公的年金の総所得に対する割合別高齢者世帯数

公的年金の総所得に対する割合別高齢者世帯数

出所:厚生労働省「2023(令和5)年 国民生活基礎調査の概況」

2.1 公的年金・恩給の総所得に占める割合別世帯数の構成割合

  • 公的年金・恩給の割合が100%の世帯:41.7%
  • 公的年金・恩給の割合が80~100%の世帯:17.9%
  • 公的年金・恩給の割合が60~80%の世帯:13.9%
  • 公的年金・恩給の割合が40~60%の世帯:13.2%
  • 公的年金・恩給の割合が20~40%の世帯:9.3%
  • 公的年金・恩給の割合が20%未満の世帯:4.0%

2022年度(令和4年度)の調査では44%という結果でしたが、2023度(令和5年度)調査では2.3%減少しています。

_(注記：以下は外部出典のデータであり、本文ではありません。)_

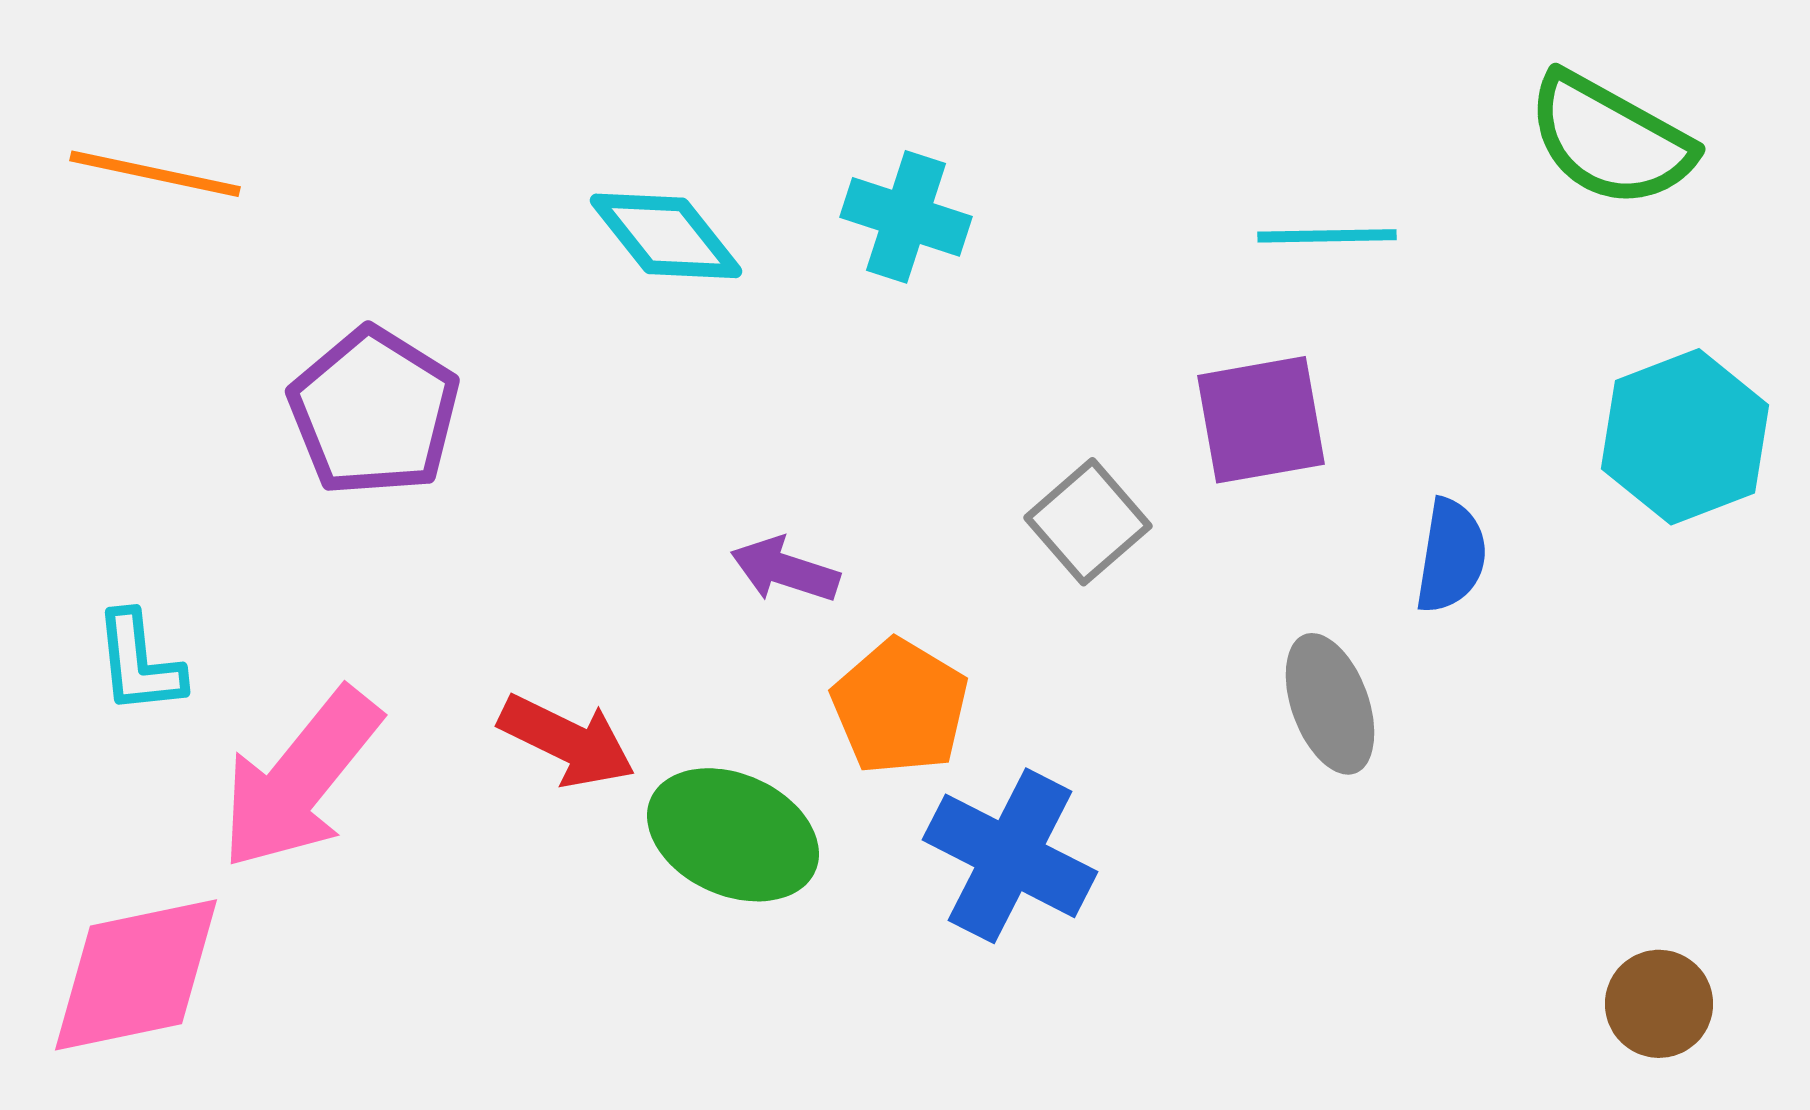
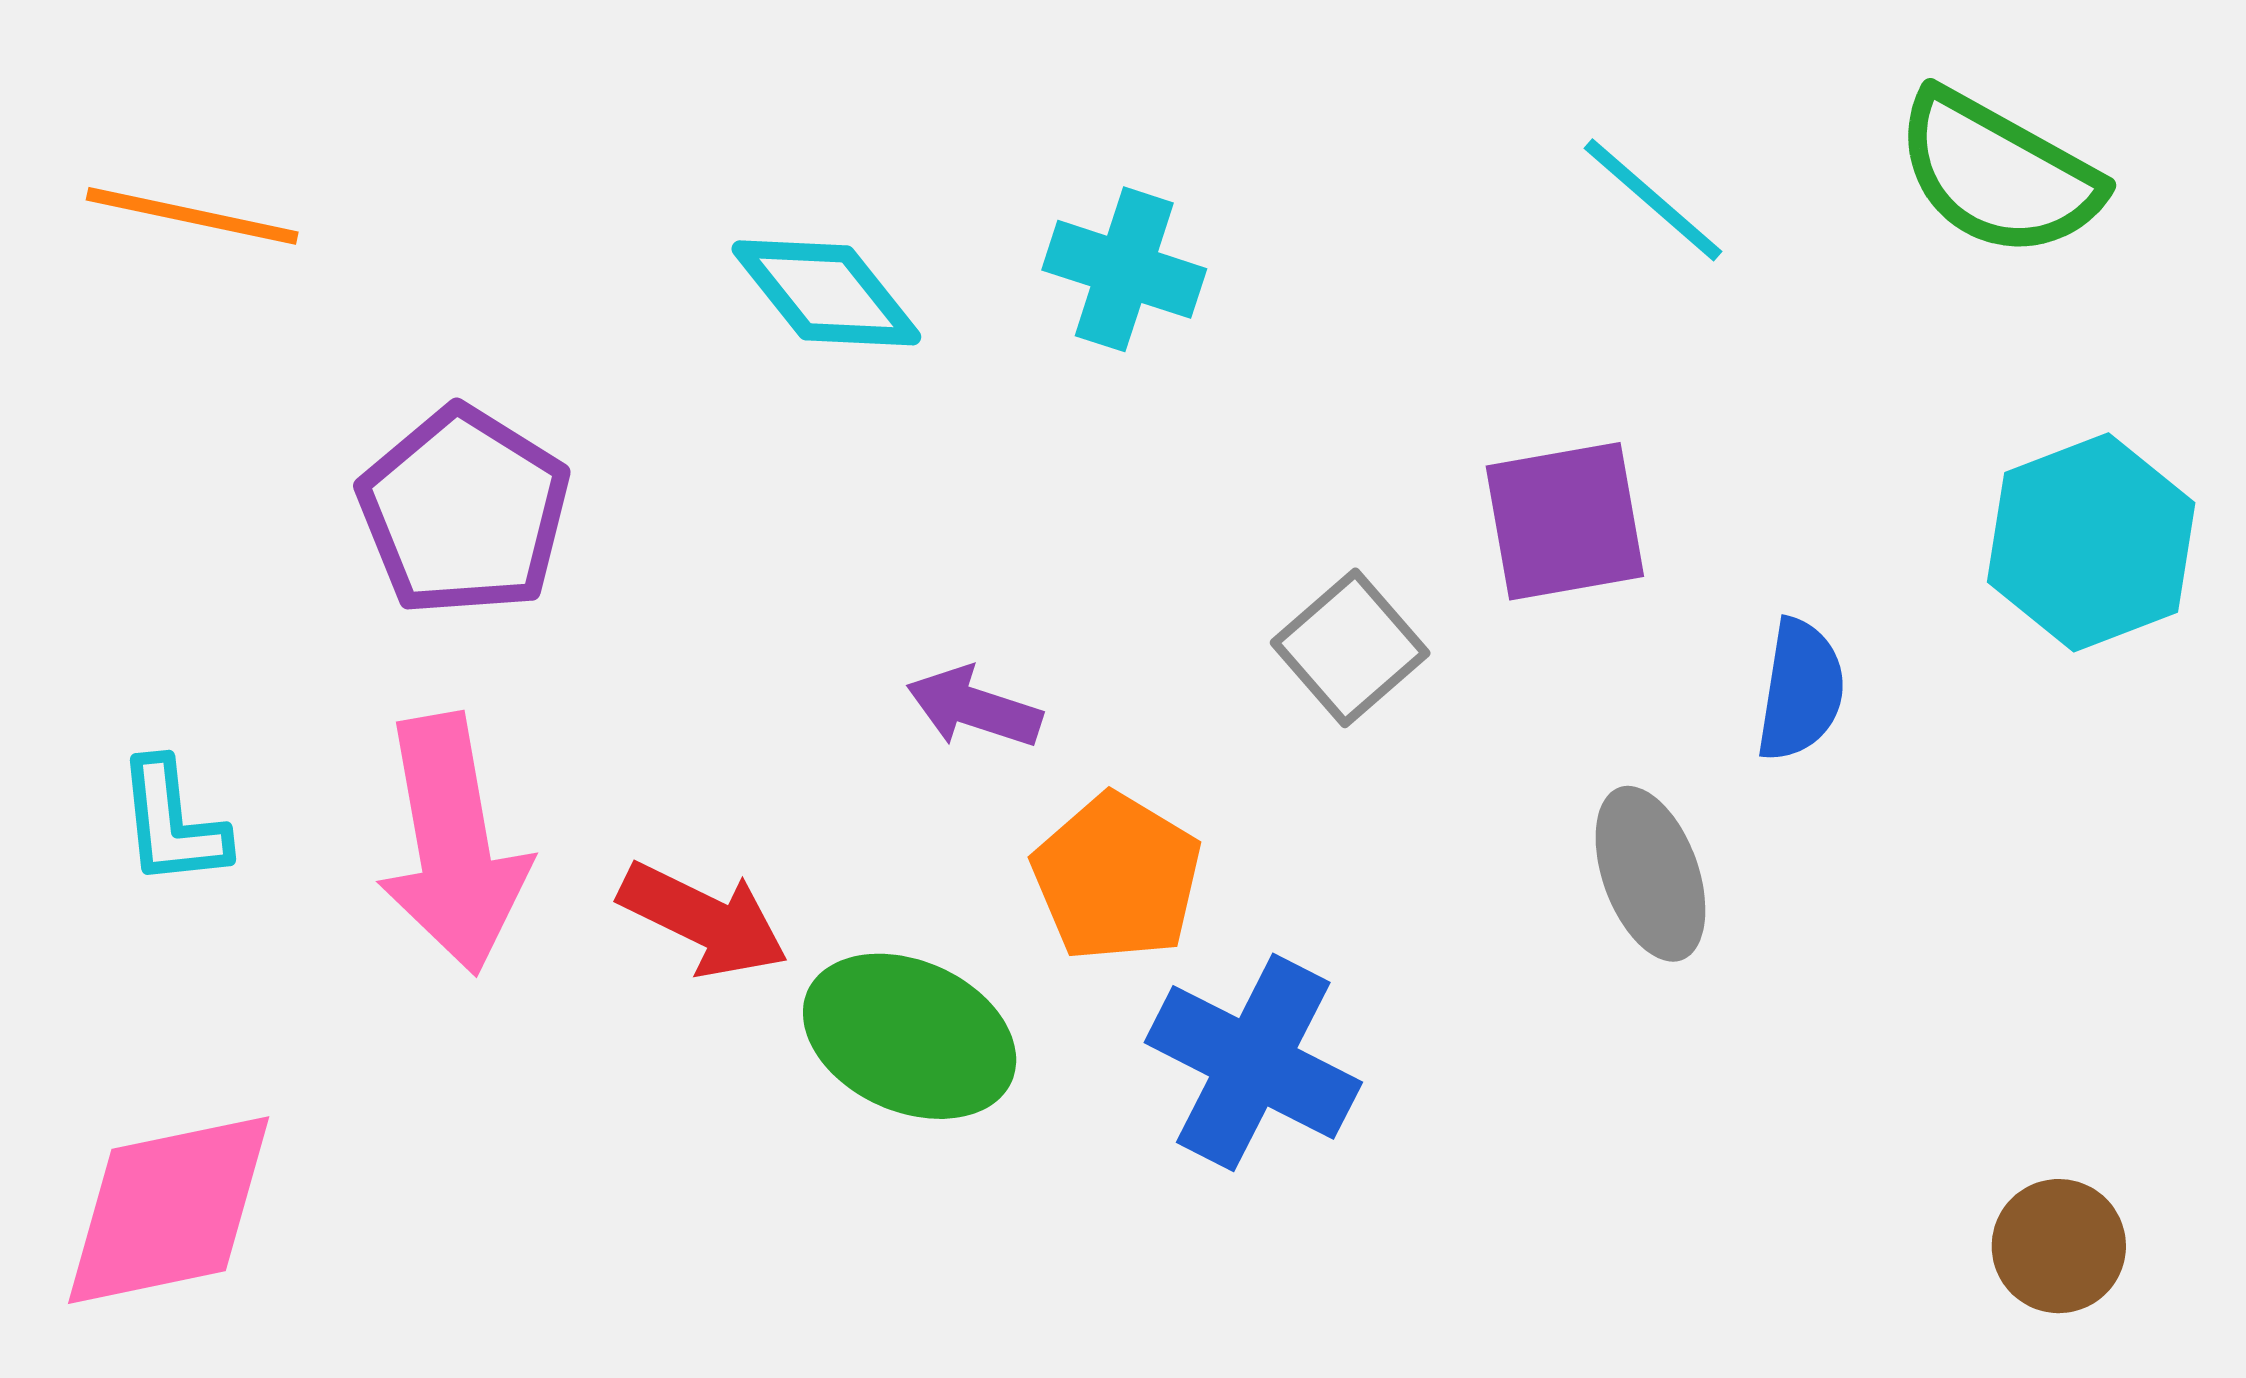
cyan line: (1327, 236) -> (1653, 200), moved, turned 42
pink arrow: (300, 779) -> (453, 844), moved, turned -49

2023年度(令和5年度)の公的年金は、昨年度よりも原則2.2%の引上げとなっていたにもかかわらず、年金だけで生活できている世帯の割合は減少しているのが現状です。

同調査では「生活意識」についても調査を行っており、高齢者世帯の約6割が「苦しい」と回答しています。

各種世帯の「生活意識」回答結果

各種世帯の「生活意識」回答結果

出所:厚生労働省「2023(令和5)年 国民生活基礎調査の概況」

2.2 高齢者世帯「生活意識」の回答結果

  • 大変苦しい:26.4%(前回18.1%)
  • やや苦しい:32.6%(前回30.2%)
  • 普通:36.7%(前回45.1%)
  • ややゆとりがある:3.9%(前回5.8%)
  • 大変ゆとりがある:0.4%(前回0.8%)

「大変苦しい」と回答した高齢者世帯は、26.4%と約4世帯に1世帯の割合となっており、令和4年度よりも8.3%増加しています。

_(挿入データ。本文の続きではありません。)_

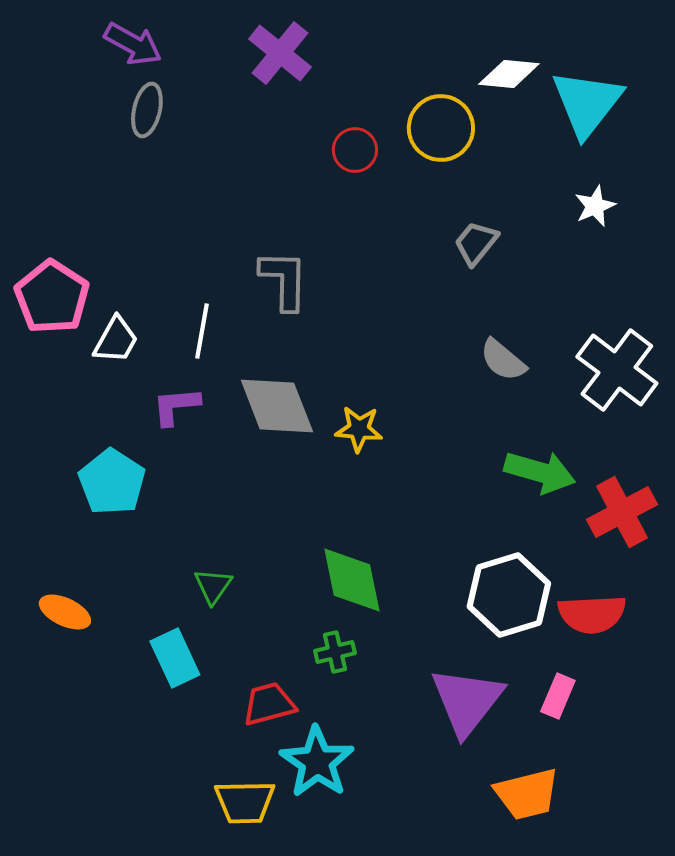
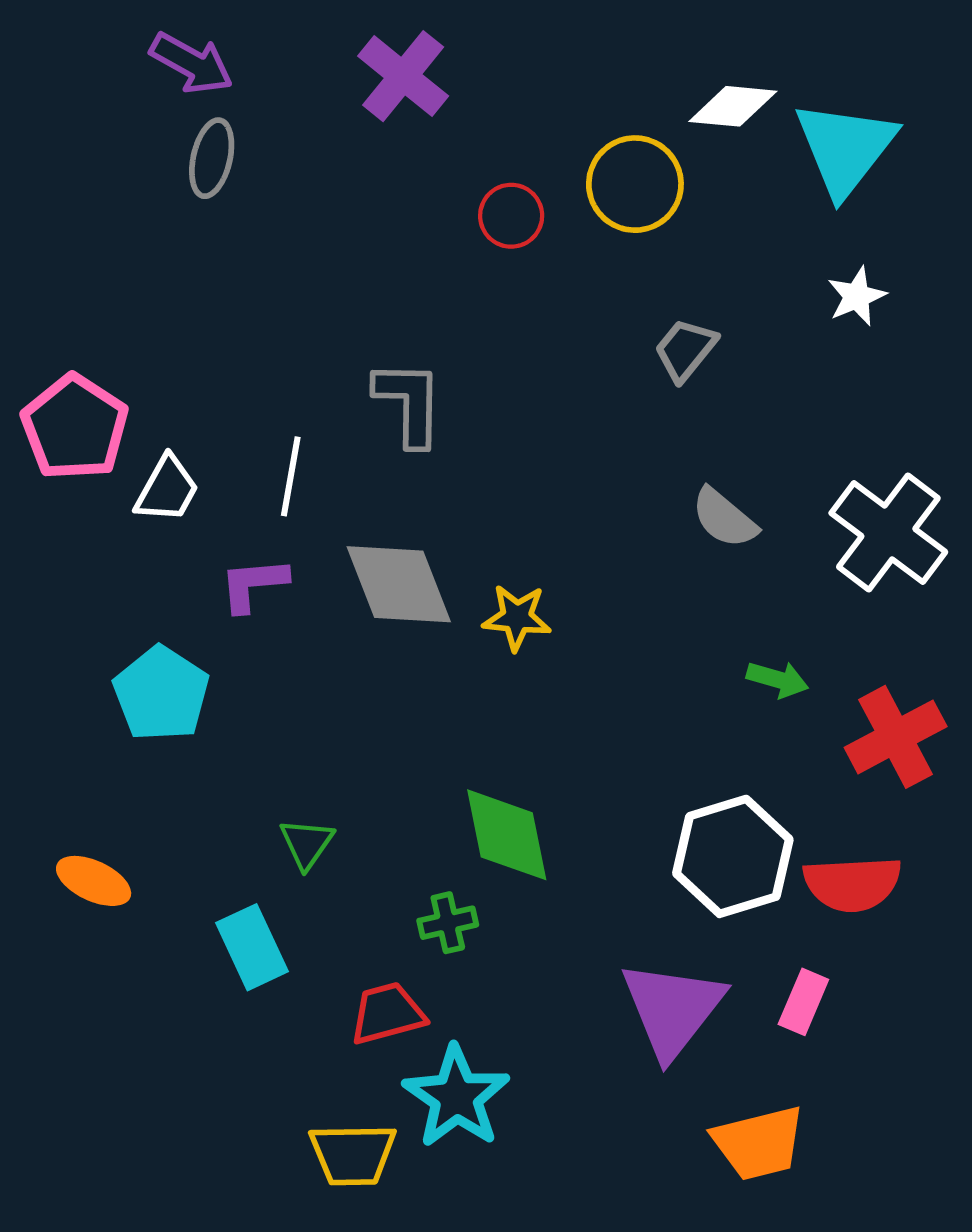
green arrow: (540, 472) -> (777, 679), size x0.6
green cross: (335, 652) -> (448, 923), moved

年金受給額がそもそも少ないケースもありますが、近年の食料品や生活用品、エネルギー代などの値上げが、高齢者世帯の生活費を圧迫していると考えられるでしょう。

3. まとめにかえて

老齢基礎年金の平均受給額は約5万6000円、老齢厚生年金は約14万4000円ですが、公的年金だけで生活費をカバーできている高齢者世帯は41.7%にとどまっています。

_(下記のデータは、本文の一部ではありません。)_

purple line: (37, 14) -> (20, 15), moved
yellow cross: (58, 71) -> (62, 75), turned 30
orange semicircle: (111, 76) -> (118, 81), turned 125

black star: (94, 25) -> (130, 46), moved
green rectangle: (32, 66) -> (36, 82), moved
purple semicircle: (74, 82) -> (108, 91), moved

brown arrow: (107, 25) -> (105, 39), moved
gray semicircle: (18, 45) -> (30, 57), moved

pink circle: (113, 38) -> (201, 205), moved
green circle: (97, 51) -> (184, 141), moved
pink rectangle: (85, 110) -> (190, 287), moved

生活が苦しいという世帯は約6割を占めており、老後生活の厳しさがうかがえます。

現役世代の方にとって、ご自身が年金を受給するときにいくらの年金を受給でき、公的年金だけで生活費をカバーできるのかは不透明です。

公的年金だけに頼らないように、老後資金の準備をする必要があるでしょう。

先取り貯蓄やNISA、iDeCoなどから取り組みやすい方法を選び、無理のない範囲で早めに老後資金の準備をはじめましょう。